Немецкий мальчик | страница 78



— У него дела, — парировала миссис Брайон.

— Его письма всегда такие непонятные! — воскликнула Элизабет куда эмоциональнее, чем хотела. Она собиралась спросить, где сейчас Майкл, но теперь уже не спросишь. — Майкл пишет, что часто думает обо мне. Надеюсь, он серьезно?

— Конечно, серьезно. — мягко и искренне ответила миссис Брайон.

Оливия протянула Элизабет чашку чая и кусок пирога.

— Коктейль у вас не крепкий, но, может, и пирог попробуете?

«Неужели они считают меня наивной глупышкой, не знающей, как действует алкоголь?» — с досадой подумала Элизабет.

Пикси Фейрхевен так и не ушла домой, и они с Ингрид Шрёдер курили цветные сигареты в мундштуках. Миссис Гибб еще не дорисовала Франческу Брайон, и Пикси с Ингрид сказали, что подождут. Угостить сигаретой Элизабет никто не подумал.

— Мисс Оливер — медсестра, — сообщила хозяйка дома. — Чудесно, правда? Выхаживает заразных детишек.

— Вот это смелость! — похвалила Вениша Гибб. — Чтобы бороться с чужой болью, нужно благородство и великодушие.

— И зрелая самоотверженность, — добавила Ингрид Шрёдер.

— Я так вами восхищаюсь! — воскликнула Пикси Фейрхевен. — Медсестры — самые настоящие ангелы. Честное слово, я считаю вас святыми!

Возникла пауза, и Элизабет поняла, что теперь ее черед говорить.
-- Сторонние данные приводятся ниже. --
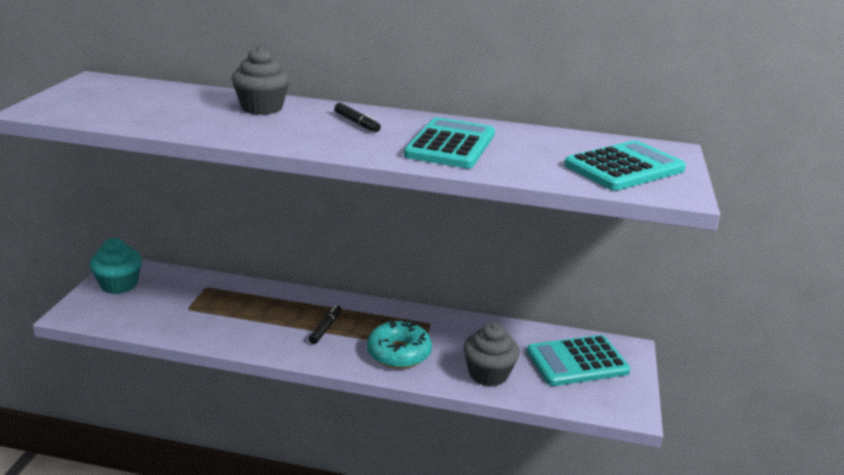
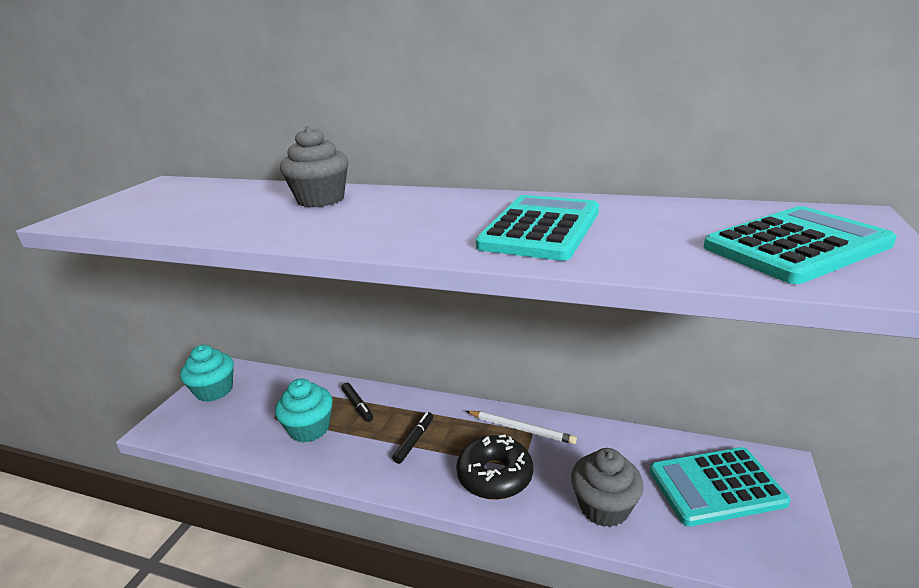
camera: 10 degrees right, 0 degrees up
(225, 317) = (309, 429): none -> turquoise cupcake
(357, 123) = (425, 209): black marker -> black marker (357, 405)
(399, 353) = (495, 475): turquoise donut -> black donut
(420, 321) = (521, 429): none -> white pencil

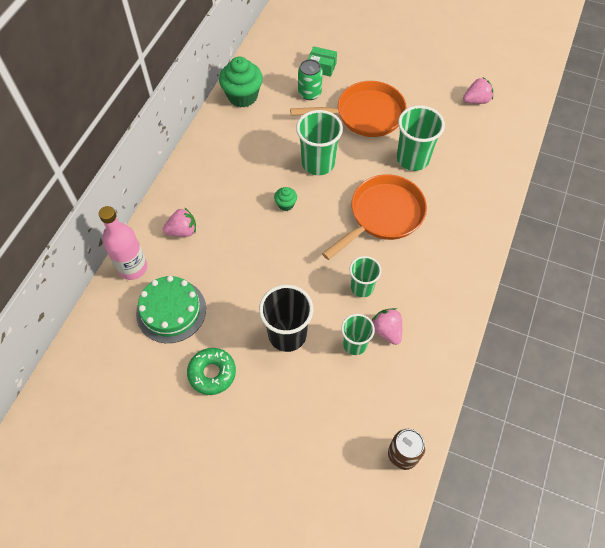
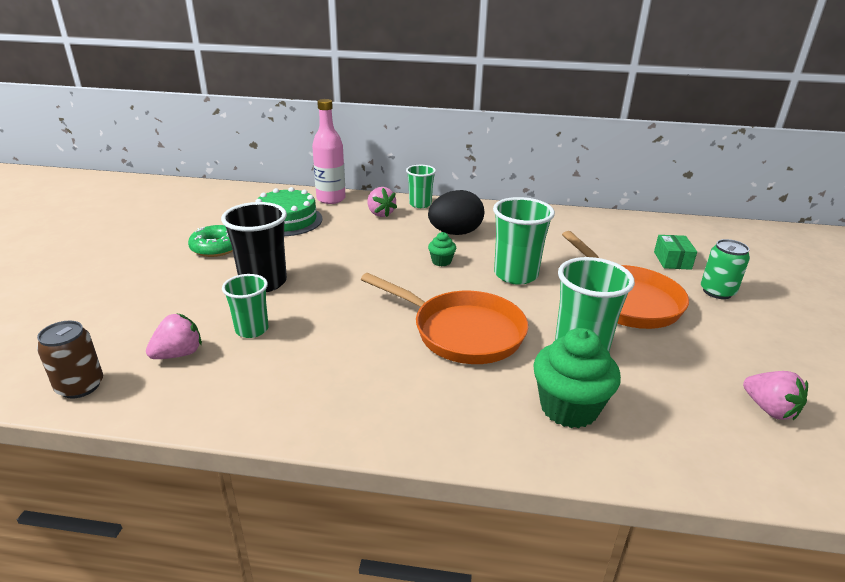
camera: 75 degrees right, 30 degrees down
(240, 183) = (455, 233): none -> black egg
(242, 96) = (574, 220): green cupcake -> green cupcake (569, 408)
(309, 93) = (620, 257): green can -> green can (717, 292)
(362, 287) = (338, 326): green cup -> green cup (420, 204)
(386, 330) = (273, 353): pink strawberry -> pink strawberry (178, 354)

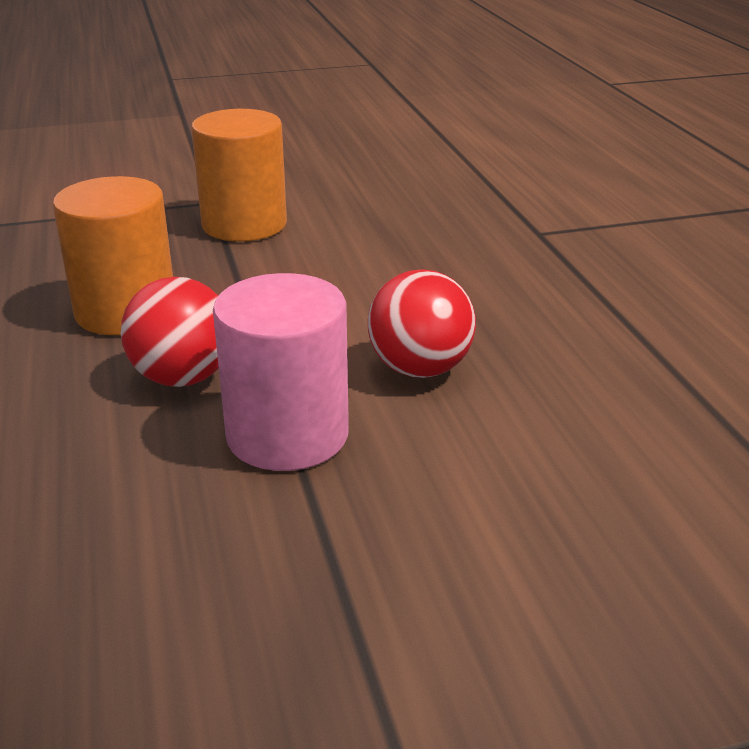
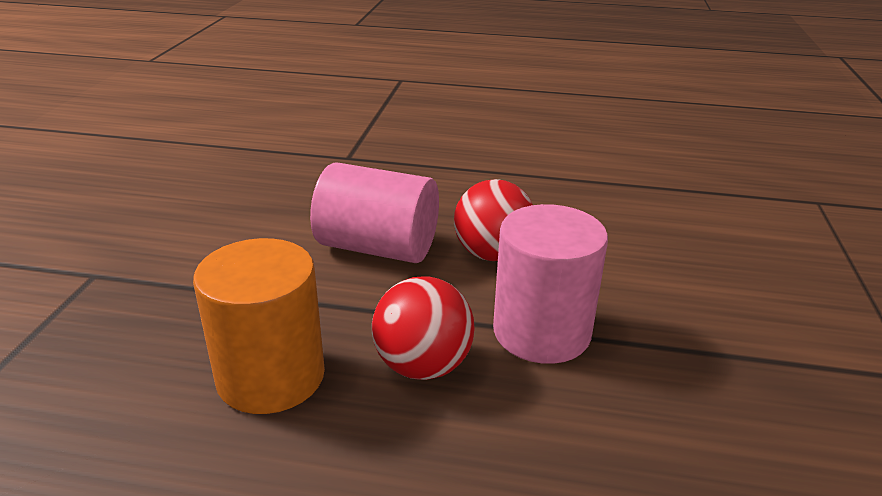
camera: 65 degrees left, 0 degrees up
(244, 224) = (172, 268): orange cylinder -> none
(366, 301) = (378, 248): none -> pink cylinder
— Можно мне сигарету? — Перед глазами поплыло. — Я больше не медсестра. Меня уволили. Мой любовник, хирург, оказался женат. Он водил меня за нос, и я назвала его грязным лгуном.

Элизабет говорила без запинки, слова лились сами собой. Как приятно, когда все тебя слушают!

— Случилось это во время консилиума. Там были два доктора, главная медсестра и другие медсестры. Он попросил главную медсестру передать мне, чтобы вышла из кабинета, а я напомнила, что прекрасно слышу и владею английским. Поняла же я, когда он объяснял, как делать фелляцию? Прекрасно поняла!

Элизабет слышала свой голос будто со стороны. Каждое слово звучало четко и пронзительно, как звон колокольчика.

— Старшая медсестра сказала, что не желает меня видеть. Дело было две недели назад, и с тех пор в больнице я не появлялась.

В наступившей тишине неприятно скрипел карандаш Тоби Шрёдера.

Пикси Фейрхевен застыла с сигаретой в одной руке и куском пирога в другой.

— Итальянский — самый музыкальный язык на свете, — изрекла она. — Сплю и вижу Амальфи!

12

После Амстердама Майкл пересек Францию и Италию; заработав на билет, пароходом перебрался с Сицилии в Испанию и раскаленными горными дорогами двинулся на запад, к Мадриду. В музее Прадо полотна Гойи и Веласкеса ослепили его красотой, Пикассо оказался мрачнее, чем представлялось Майклу прежде, а Дали — хитрее и высокомернее.